On July 20th, 2013 a waxing moon was shining in the day time. He died that night as his son and I sat with him. There was no moon that night. It was as if he had taken it with him. The next night the moon was full and he was with the ancestors. I sat on the porch of my dark house looking at that moon and wondering how to find the where with all to arrange the funeral of a man I had known for almost thirty years. The fight with the landlord raged on we continued to live in the cold and dark. People went to school. I went to work. We did the first play in over a decade my husband did not attend. We completed his arrangements and picked up the pieces and went on. No time for grief although its the herd of elephants in the room. We transformed ours into iron will and looked for an attorney to bring the landlord to heel. We went into rehearsal for our final production of the season.

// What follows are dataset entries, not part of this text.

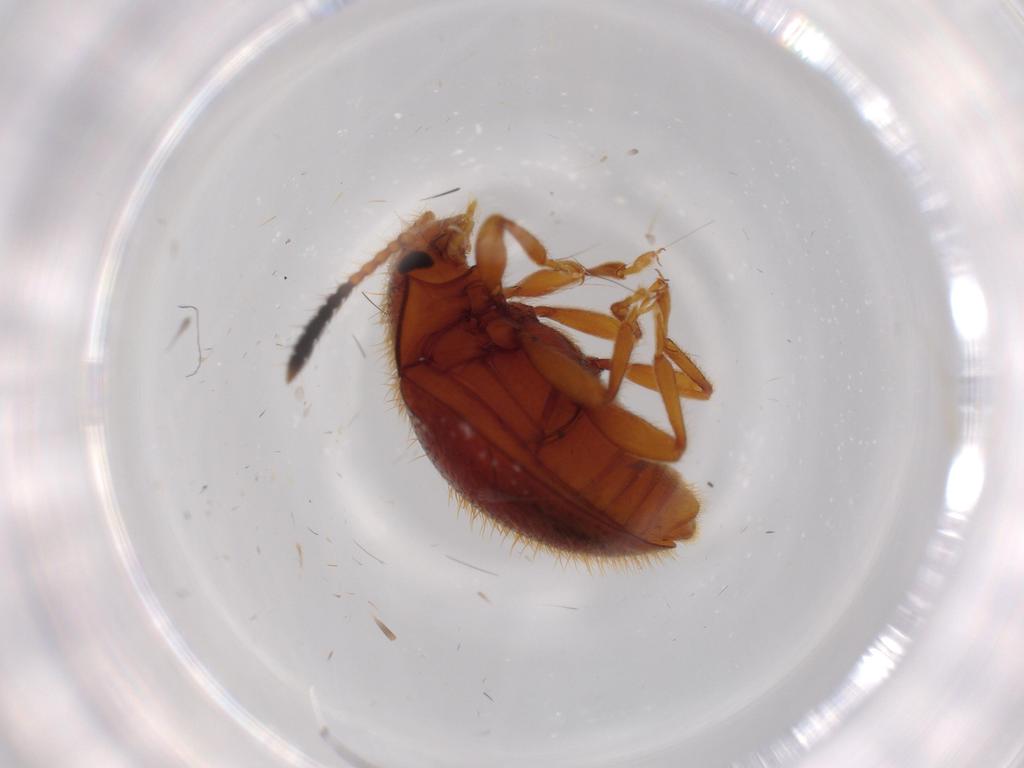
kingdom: Animalia
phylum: Arthropoda
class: Insecta
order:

We lost the taste for complaining about our living conditions we instead worked on making sure we were staying in our lane. We build. We pray with our hands moving.
We lost the backing and our venue for our final production. Along with it went a desperately needed paycheck. The landlord filed suit to evict us from our house rather than negotiate in good faith to relocate us. It seems we pissed him off when we refused to sign a document giving up our legal rights to address his actions in return for being relocated. In court we accepted a small sum for relocation and agreed to move out for ninety days so repairs could be made. Our vigil for justice ended on September 15 2013 six months after it began. The agreement was not perfect but we had to move forward somehow. We arranged for ninety days of temporary housing and put our world in storage. I continued to work trying to locate funding to pull off our final show. I needed work in order to make sense of what was turning into the hardest year of my life. It was satisfying to pull the production off. In fact it was validating to me to understand that I was capable. The production’s huge success was a bright spot in a river of dismal. It reminded us of what happy felt like. It was easy to forget in the year past. It also made it easier to keep grief in the drawer. We were still in the storm. The show closed November 30th. We started to prepare to return home.

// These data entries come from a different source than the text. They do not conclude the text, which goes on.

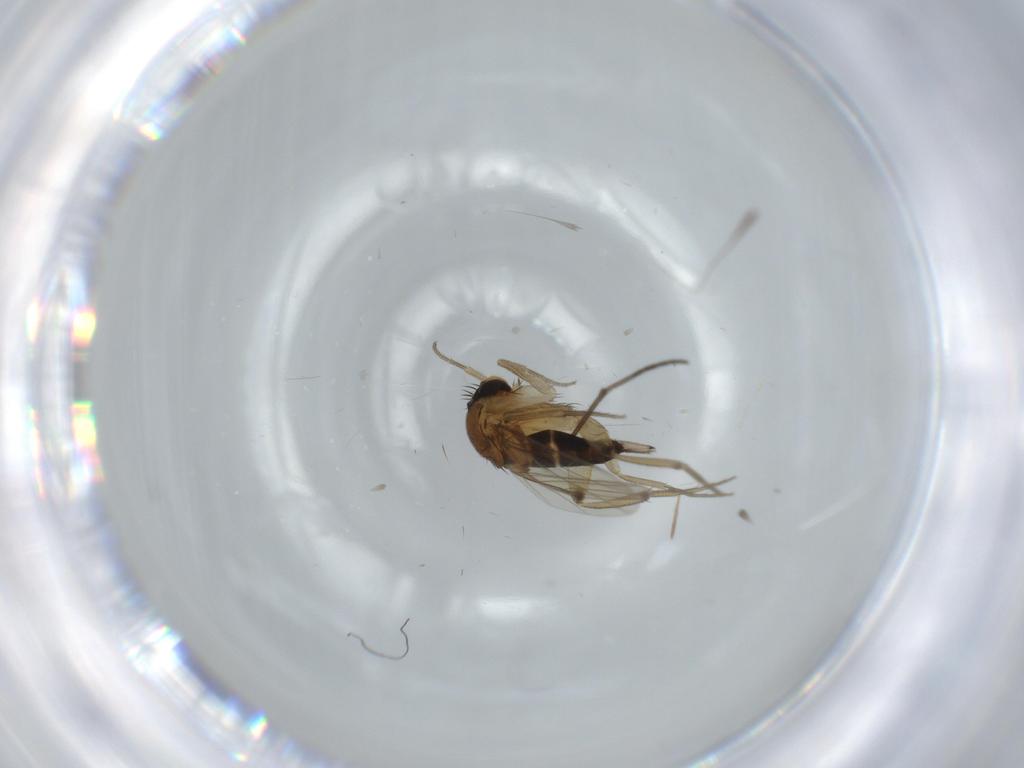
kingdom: Animalia
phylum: Arthropoda
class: Insecta
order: Diptera
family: Cecidomyiidae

We checked with the landlord in the week we were to return to find the house was not ready even though our temporary housing was done. So after moving our things into storage a first time we now needed additional storage and a new place to live for an unspecified time. The landlord requested an extension from the city on Christmas
Eve. We spent Christmas and New Years eve in a two star hotel watching the hard fought for paycheck and the last of our savings go down the drain.

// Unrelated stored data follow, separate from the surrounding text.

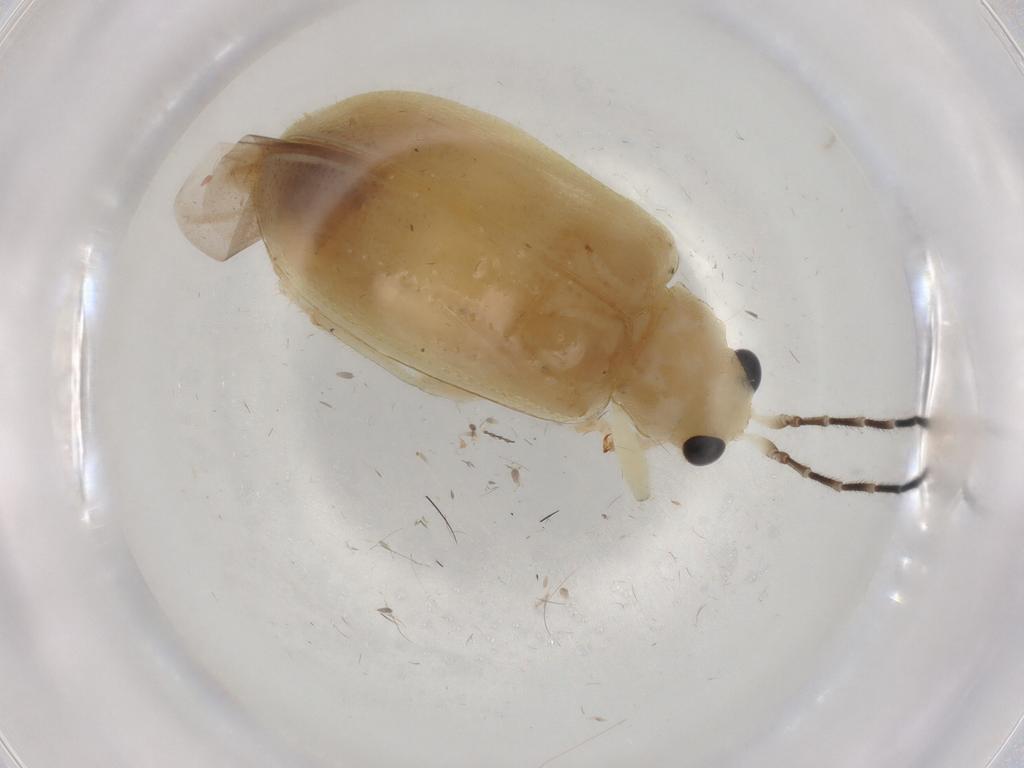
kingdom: Animalia
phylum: Arthropoda
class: Insecta
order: Coleoptera
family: Chrysomelidae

Today is New Year’s Day 2014. We made it out of 2013. We are still here. Still standing and daring to dream that the good sometimes win. We learned a lot. We are resilient. We value one another over comfort or material accumulation. Our work ethic is strong. Even when challenged we stay in our lane. We fight for the lives we want and we don’t quit because it gets tough. We are hard to kill and we are determined to live even though we have discovered it might be harder than we imagined it would.
The future is uncertain. But we are certainly up to the challenge of finding our way. We are grateful. Grateful to still be. Happy 2014. May it be amazing for us all. May we find the strength to answer our challenges and stay on the path rocks and all.